--- Document extract Enclosed Below ---

NEW YORK — Deutsche Bank viewed Donald Trump as a “whale” of a client, was eager to land him and eagerly cultivated a relationship that grew from $13,000 worth of revenue to $6 million in two years, according to documents presented Wednesday at the former president’s civil fraud trial.

The bank’s dealings with Trump are a key issue in New York Attorney General Letitia James’ lawsuit, which accuses Trump, his company and some executives of hoodwinking lenders and insurers by presenting them with grossly inflated statements of his asset values.

The defendants deny any wrongdoing. They have sought to show that the bank felt delighted, not deceived, by Trump and courted his business.

“We are whale hunting,” then-bank managing director Rosemary Vrablic wrote colleagues in November 2011, as she began to forge ties to Trump and his family.

At the time, the family was looking for a loan to buy the Doral golf resort near Miami. Over the next three years, Vrablic’s connection to the Trumps yielded loans for that project, then two others in Chicago and Washington, as well as multimillion-dollar deposits in the bank.

Her division’s revenue from Trump business shot up from about $13,000 in 2011 to a projected $6 million in 2013, according to a bank document prepared for the then-co-chairman, Anshu Jain, before a lunch with Trump in early 2013.

The briefing document suggested “key asks” for Jain to make: “Obtain more deposits and investment management assets,” and “strategically discuss leveraging Mr. Trump’s personal and professional network within the real estate industry in NY” for the bank’s benefit.

And how did it go?

--- End of Enclosed Document extract ---

#### Exercise set:
#1 Print the lines of the entries starting at the line containing "Aufstellungs-Analyse: Bayern ohne" and ending at the last line of the entries, including both of those lines.
#2 Proceed with the article on Deutsche Bank's dealings with Trump, picking up after its last sentence.

--- Data Enclosed Below ---

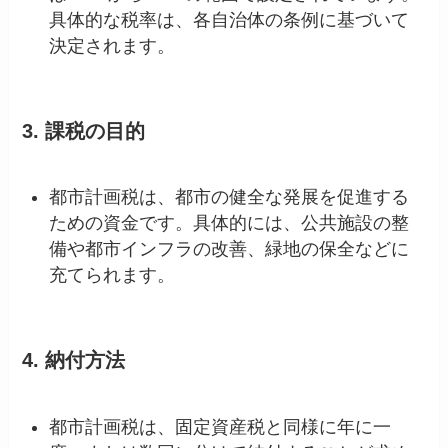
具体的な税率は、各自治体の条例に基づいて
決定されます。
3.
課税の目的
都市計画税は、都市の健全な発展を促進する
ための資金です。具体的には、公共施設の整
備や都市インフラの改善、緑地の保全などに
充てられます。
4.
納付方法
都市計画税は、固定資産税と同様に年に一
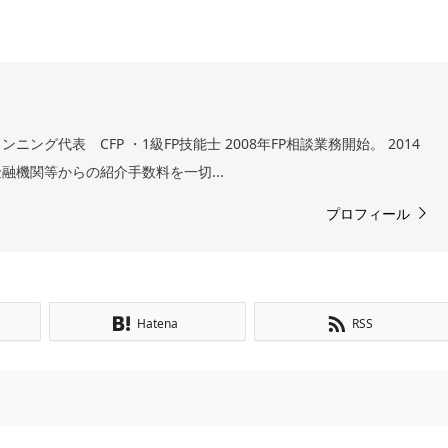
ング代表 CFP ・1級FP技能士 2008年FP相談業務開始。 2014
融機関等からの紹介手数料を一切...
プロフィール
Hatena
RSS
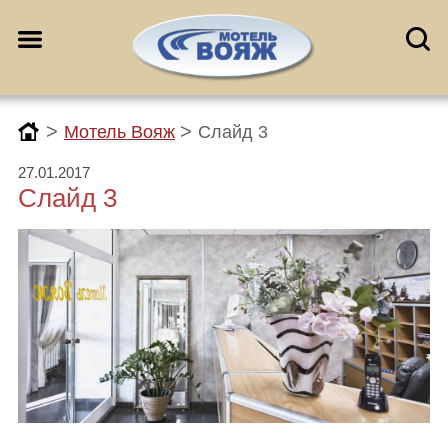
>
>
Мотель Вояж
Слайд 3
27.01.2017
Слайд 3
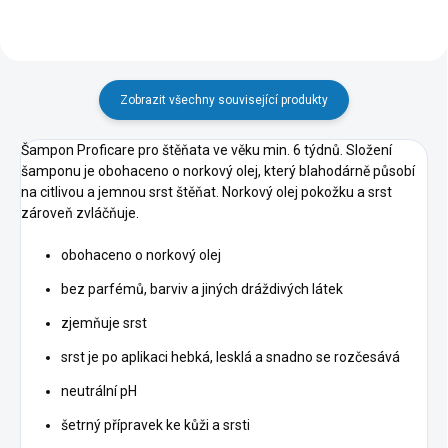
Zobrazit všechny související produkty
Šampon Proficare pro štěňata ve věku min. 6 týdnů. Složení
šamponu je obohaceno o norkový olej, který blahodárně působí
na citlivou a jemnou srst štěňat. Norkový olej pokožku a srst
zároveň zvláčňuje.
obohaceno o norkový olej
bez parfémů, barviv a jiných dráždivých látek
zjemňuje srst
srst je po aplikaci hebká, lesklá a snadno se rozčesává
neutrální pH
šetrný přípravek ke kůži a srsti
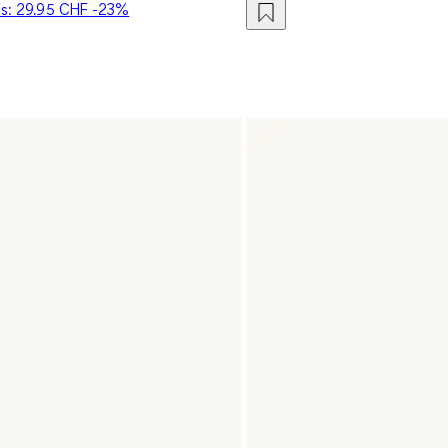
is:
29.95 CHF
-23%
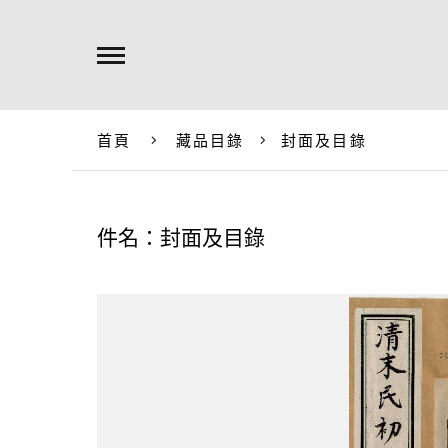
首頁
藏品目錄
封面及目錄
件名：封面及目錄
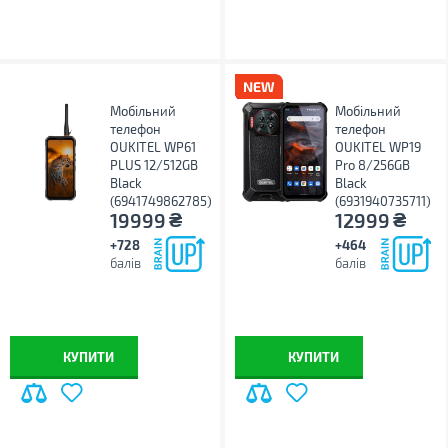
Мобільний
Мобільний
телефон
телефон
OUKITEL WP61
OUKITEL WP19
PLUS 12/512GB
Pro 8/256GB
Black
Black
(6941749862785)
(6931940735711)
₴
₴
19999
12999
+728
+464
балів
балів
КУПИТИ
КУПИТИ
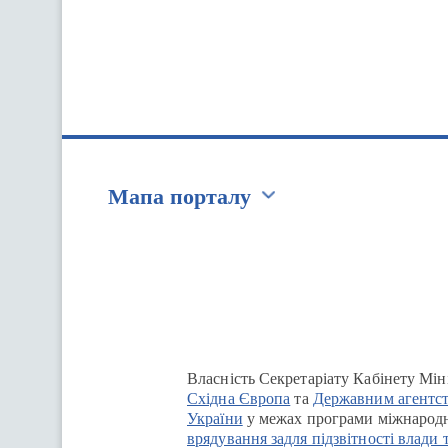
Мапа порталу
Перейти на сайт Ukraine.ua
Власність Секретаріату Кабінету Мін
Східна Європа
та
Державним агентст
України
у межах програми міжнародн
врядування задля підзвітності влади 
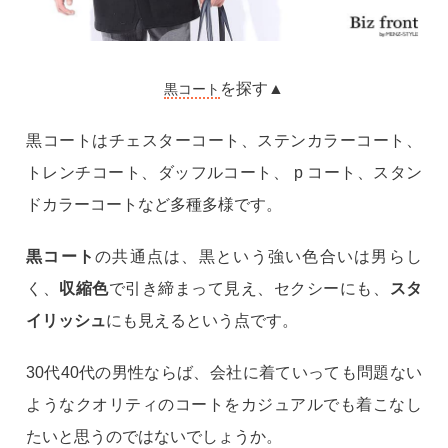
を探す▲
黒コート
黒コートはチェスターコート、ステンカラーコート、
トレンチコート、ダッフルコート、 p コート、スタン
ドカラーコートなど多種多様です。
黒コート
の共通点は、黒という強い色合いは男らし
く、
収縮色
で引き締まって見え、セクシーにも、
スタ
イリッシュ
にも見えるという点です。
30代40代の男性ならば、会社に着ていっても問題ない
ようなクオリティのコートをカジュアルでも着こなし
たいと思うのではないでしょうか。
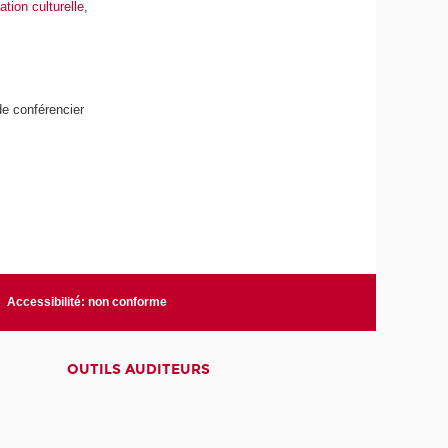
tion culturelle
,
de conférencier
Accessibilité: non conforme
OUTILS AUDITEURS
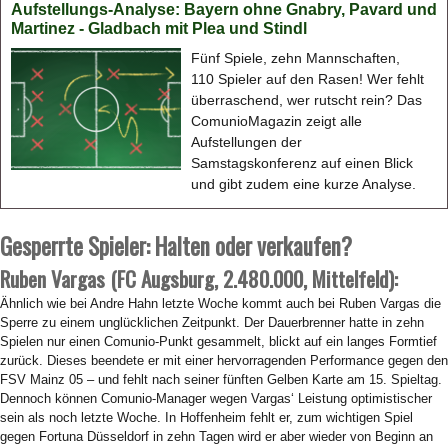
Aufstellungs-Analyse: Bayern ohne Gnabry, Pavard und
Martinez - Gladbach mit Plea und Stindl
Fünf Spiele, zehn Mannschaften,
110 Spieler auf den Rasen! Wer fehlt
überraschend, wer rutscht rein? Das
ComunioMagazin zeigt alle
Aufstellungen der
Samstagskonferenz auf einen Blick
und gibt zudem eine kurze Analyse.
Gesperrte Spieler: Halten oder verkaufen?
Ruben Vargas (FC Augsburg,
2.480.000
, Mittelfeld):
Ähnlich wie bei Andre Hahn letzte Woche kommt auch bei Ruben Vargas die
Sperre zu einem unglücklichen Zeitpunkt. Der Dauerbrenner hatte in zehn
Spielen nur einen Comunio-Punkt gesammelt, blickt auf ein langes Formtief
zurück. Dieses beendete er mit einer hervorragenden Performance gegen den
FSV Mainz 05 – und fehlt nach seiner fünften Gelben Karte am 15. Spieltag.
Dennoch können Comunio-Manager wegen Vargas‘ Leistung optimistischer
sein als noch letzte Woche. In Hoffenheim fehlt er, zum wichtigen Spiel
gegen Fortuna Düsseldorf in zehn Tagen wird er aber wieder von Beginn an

--- End of Enclosed Data ---

#### Results for each task:
#1
Aufstellungs-Analyse: Bayern ohne Gnabry, Pavard und
Martinez - Gladbach mit Plea und Stindl
Fünf Spiele, zehn Mannschaften,
110 Spieler auf den Rasen! Wer fehlt
überraschend, wer rutscht rein? Das
ComunioMagazin zeigt alle
Aufstellungen der
Samstagskonferenz auf einen Blick
und gibt zudem eine kurze Analyse.
Gesperrte Spieler: Halten oder verkaufen?
Ruben Vargas (FC Augsburg,
2.480.000
, Mittelfeld):
Ähnlich wie bei Andre Hahn letzte Woche kommt auch bei Ruben Vargas die
Sperre zu einem unglücklichen Zeitpunkt. Der Dauerbrenner hatte in zehn
Spielen nur einen Comunio-Punkt gesammelt, blickt auf ein langes Formtief
zurück. Dieses beendete er mit einer hervorragenden Performance gegen den
FSV Mainz 05 – und fehlt nach seiner fünften Gelben Karte am 15. Spieltag.
Dennoch können Comunio-Manager wegen Vargas‘ Leistung optimistischer
sein als noch letzte Woche. In Hoffenheim fehlt er, zum wichtigen Spiel
gegen Fortuna Düsseldorf in zehn Tagen wird er aber wieder von Beginn an

#2
“It was a very, very nice, productive lunch,” Vrablic recalled on the stand.

Behind the scenes, she told a colleague at the time in an email: “It went great. Donald was low key and demure. Unbelievable. The conversation was fantastic. Not sure he could do it again for a second meeting but hey … miracles can happen.”

Adding that the two were planning to golf together that spring, she wrote: “I bet the real D shows up for that one.”

The next year, her direct boss went to lunch with Trump to thank him and “ask whether we can work on other opportunities with them,” according to a document for that meeting.

James maintains that Trump’s allegedly inflated financial statements were critical to netting his company the Deutsche Bank loans at favorable rates, saving him many millions of dollars in interest.

Trump says the financial statements actually underestimated his wealth and that a disclaimer on them absolves him of liability for any problematic figures. Trump, the current front-runner for the Republican presidential nomination in 2024, claims that James, a Democrat, is trying to harm his prospects of returning to the White House.

“There was no defaults, no ‘nothing,'” he wrote Wednesday on his Truth Social plaftorm, calling the case “rigged” and “victimless.”

Trump personally guaranteed the loans at issue — standard practice for lending by Deutsche Bank’s division that caters to rich individuals, Vrablic said. The deals came with conditions about Trump’s net worth and, sometimes, liquidity, and they often required annual submissions of his financial statements.

Other current and former Deutsche Bank executives have testified that while they expected the information to be accurate, they came up with their own numbers.

Documents show the bank sliced Trump’s $4.2 billion estimate of his net worth to $2.4 billion when considering the Doral loan, for example. Asked Wednesday whether the cut had concerned her, Vrablic said that if the bank’s credit experts “were comfortable with it, I would be comfortable with it.”

The $125 million loan went ahead, with one banker writing in an email that Trump had “among the strongest personal balance sheets we have seen.” A top executive agreed to sign off but insisted on an “iron clad” guarantee from Trump.

Trump provided it, Vrablic said Wednesday.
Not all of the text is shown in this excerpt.